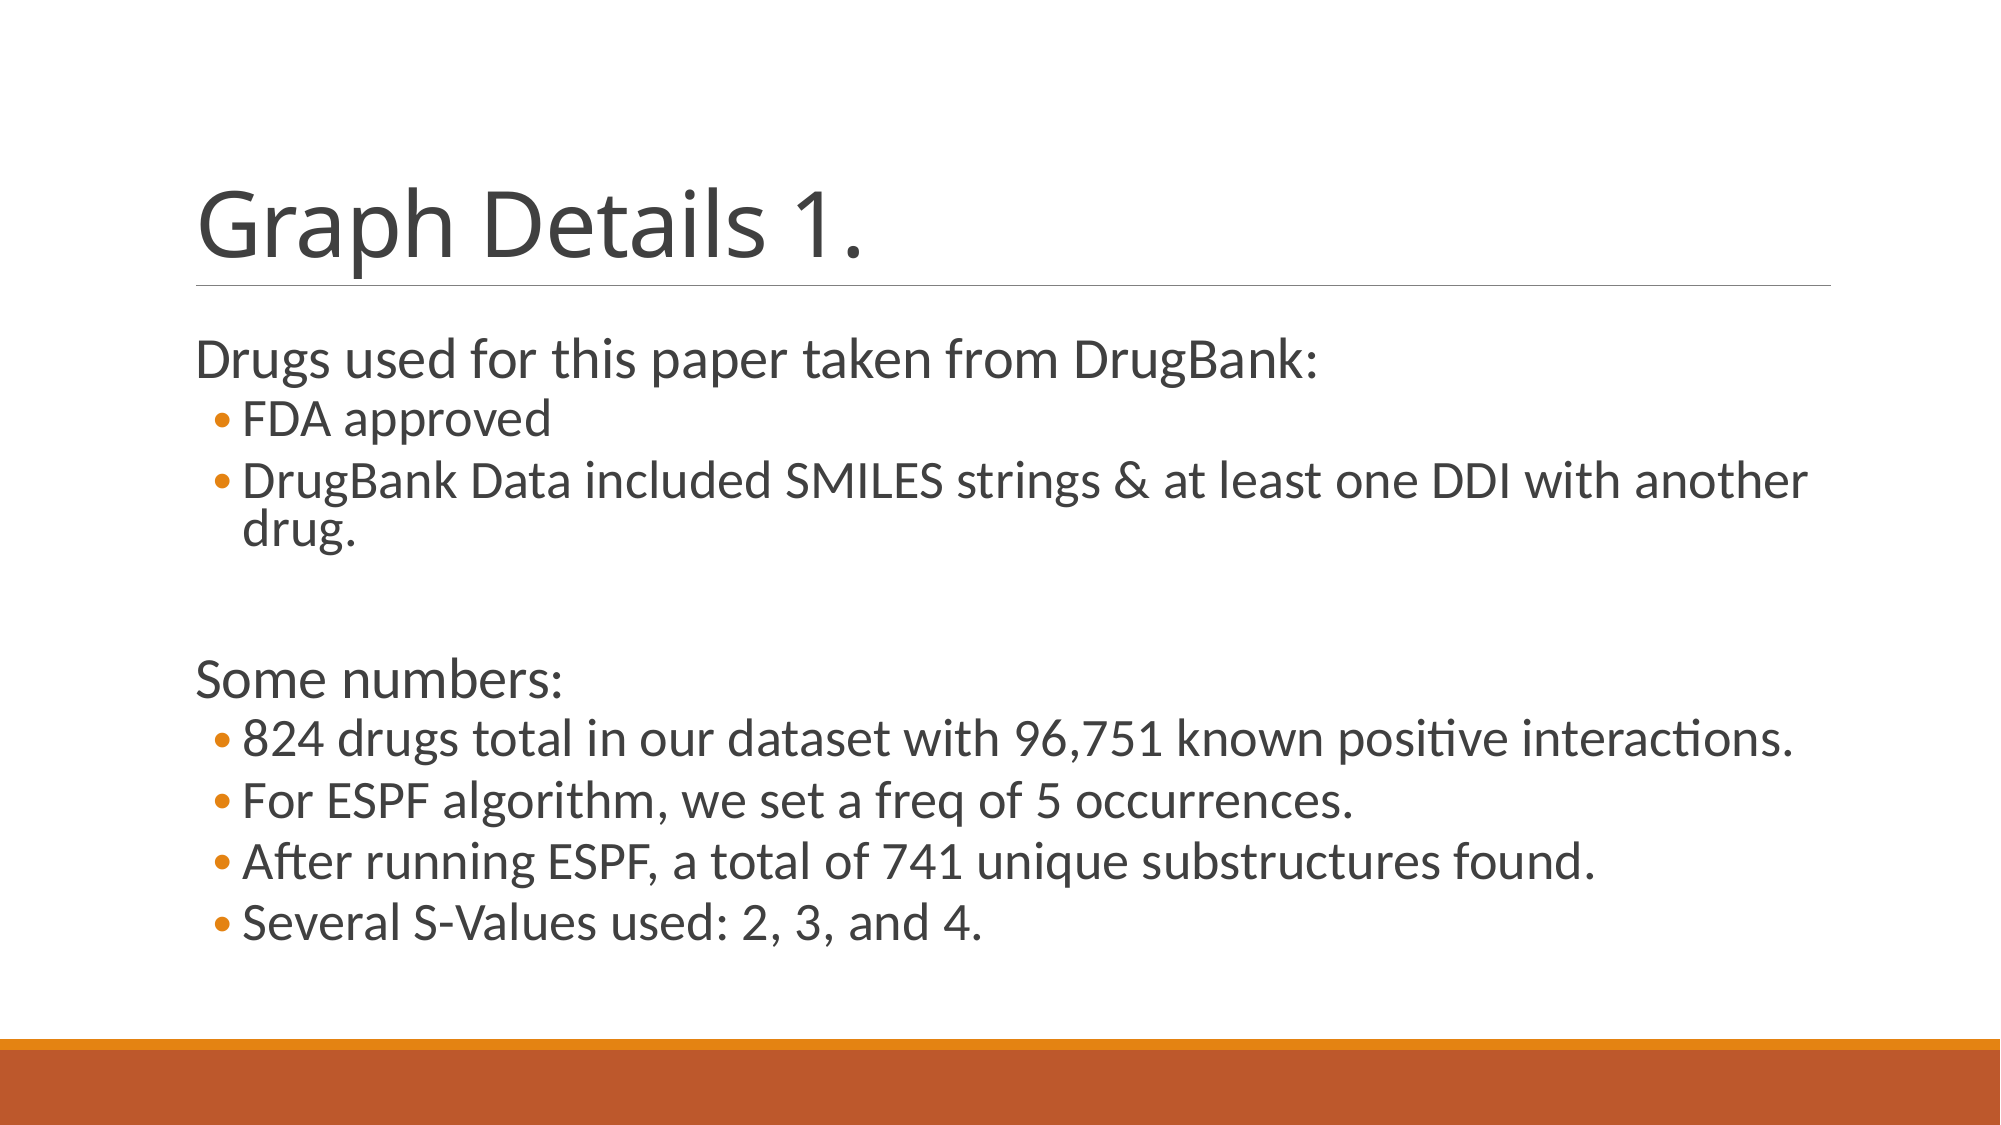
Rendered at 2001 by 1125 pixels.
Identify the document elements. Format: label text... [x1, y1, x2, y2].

list Drugs used for this paper taken from DrugBank: FDA approved DrugBank Data included SMILES strings & at least one DDI with another drug. Some numbers: 824 drugs total in our dataset with 96,751 known positive interactions. For ESPF algorithm, we set a freq of 5 occurrences. After running ESPF, a total of 741 unique substructures found. Several S-Values used: 2, 3, and 4. [180, 329, 1830, 1023]
title Graph Details 1. [180, 47, 1830, 287]
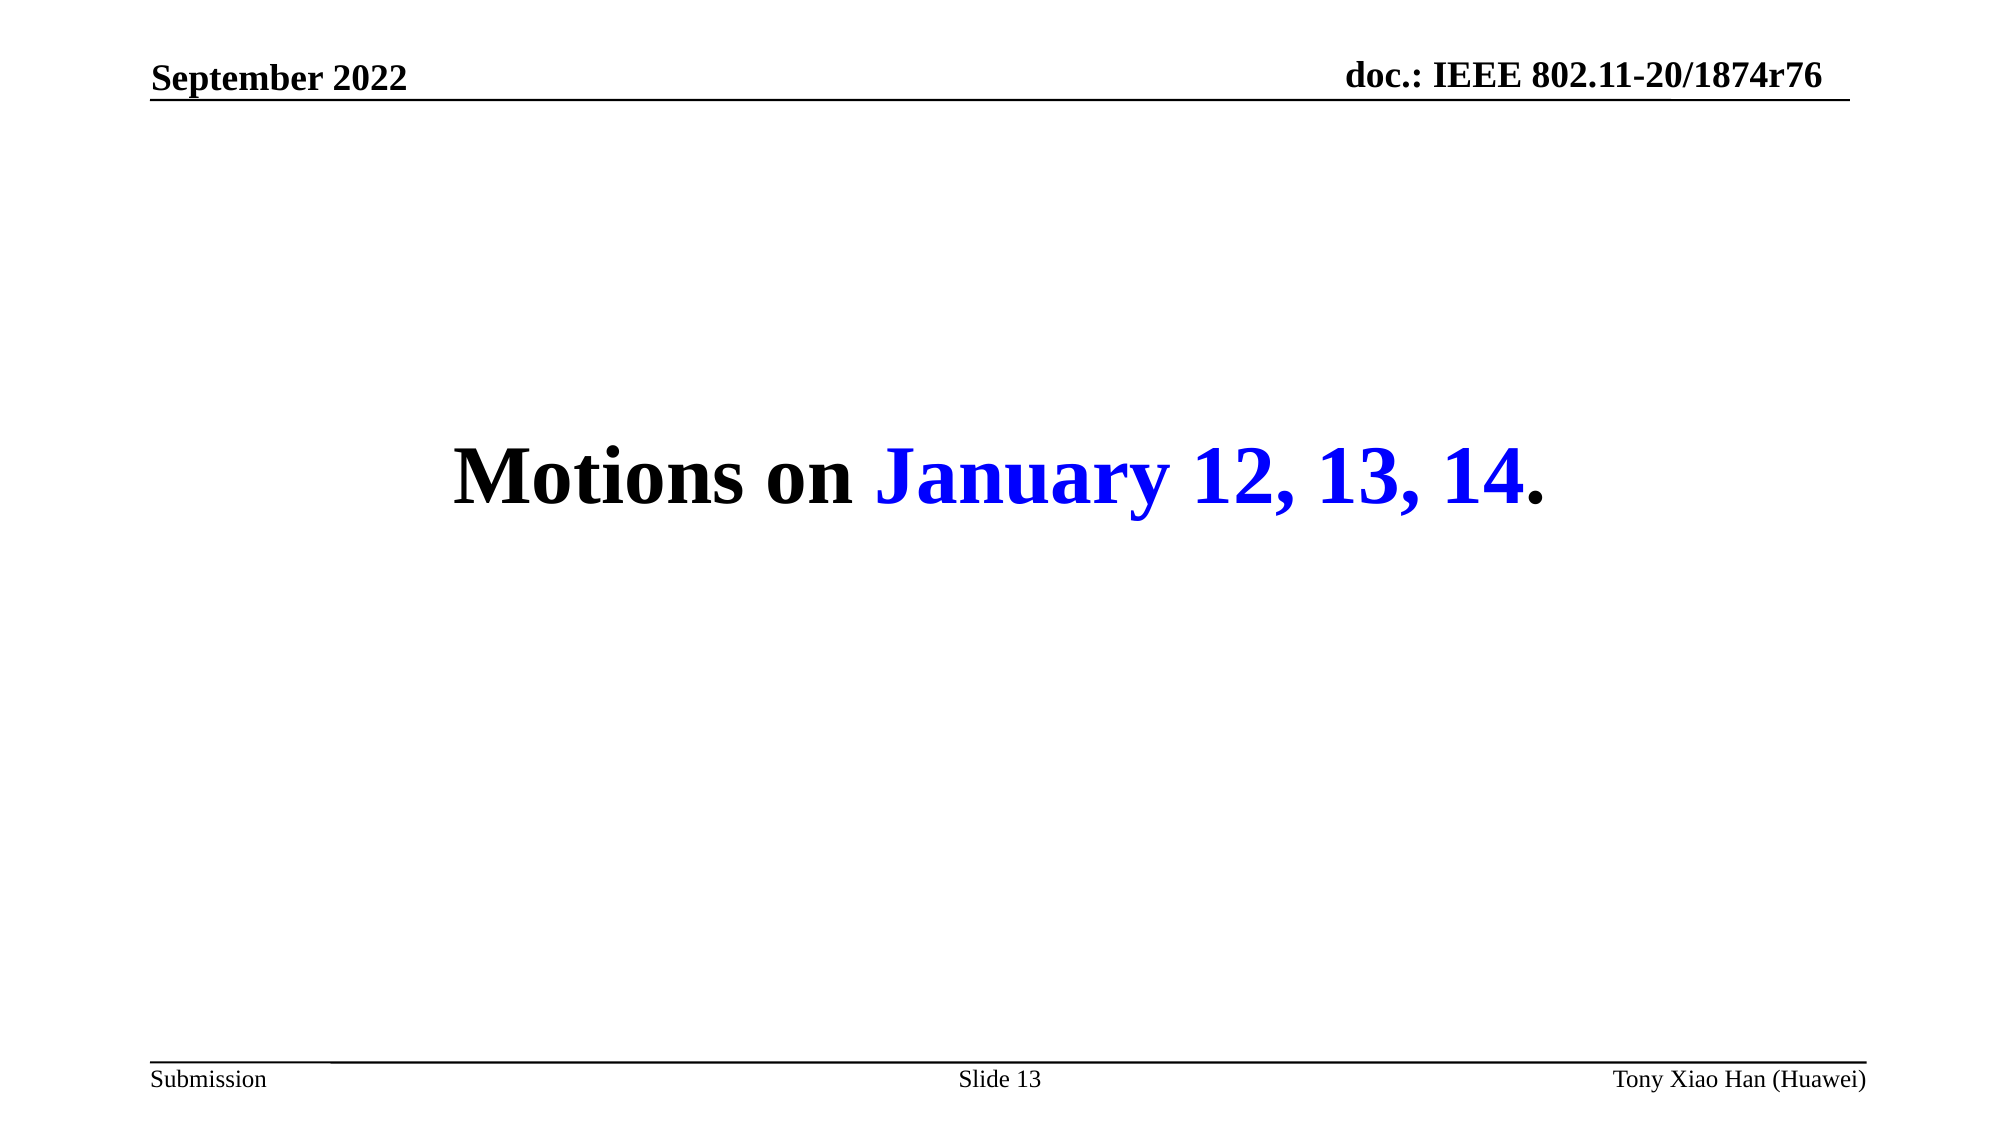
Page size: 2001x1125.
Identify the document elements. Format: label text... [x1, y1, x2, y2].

text_box Motions on January 12, 13, 14. [362, 412, 1638, 950]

▶ DIRECTIONS
What you return must be every entry, word for word, without any pictures.

▶ ANSWER TO THIS EXERCISE
Rendered at 2001 by 1125 pixels.
Identify the document elements. Format: label text... [x1, y1, x2, y2].

list Drugs used for this paper taken from DrugBank: FDA approved DrugBank Data included SMILES strings & at least one DDI with another drug. Some numbers: 824 drugs total in our dataset with 96,751 known positive interactions. For ESPF algorithm, we set a freq of 5 occurrences. After running ESPF, a total of 741 unique substructures found. Several S-Values used: 2, 3, and 4. [180, 329, 1830, 1023]
title Graph Details 1. [180, 47, 1830, 287]
Page size: 2001x1125.
Identify the document elements. Format: label text... [x1, y1, x2, y2].

text_box Motions on January 12, 13, 14. [362, 412, 1638, 950]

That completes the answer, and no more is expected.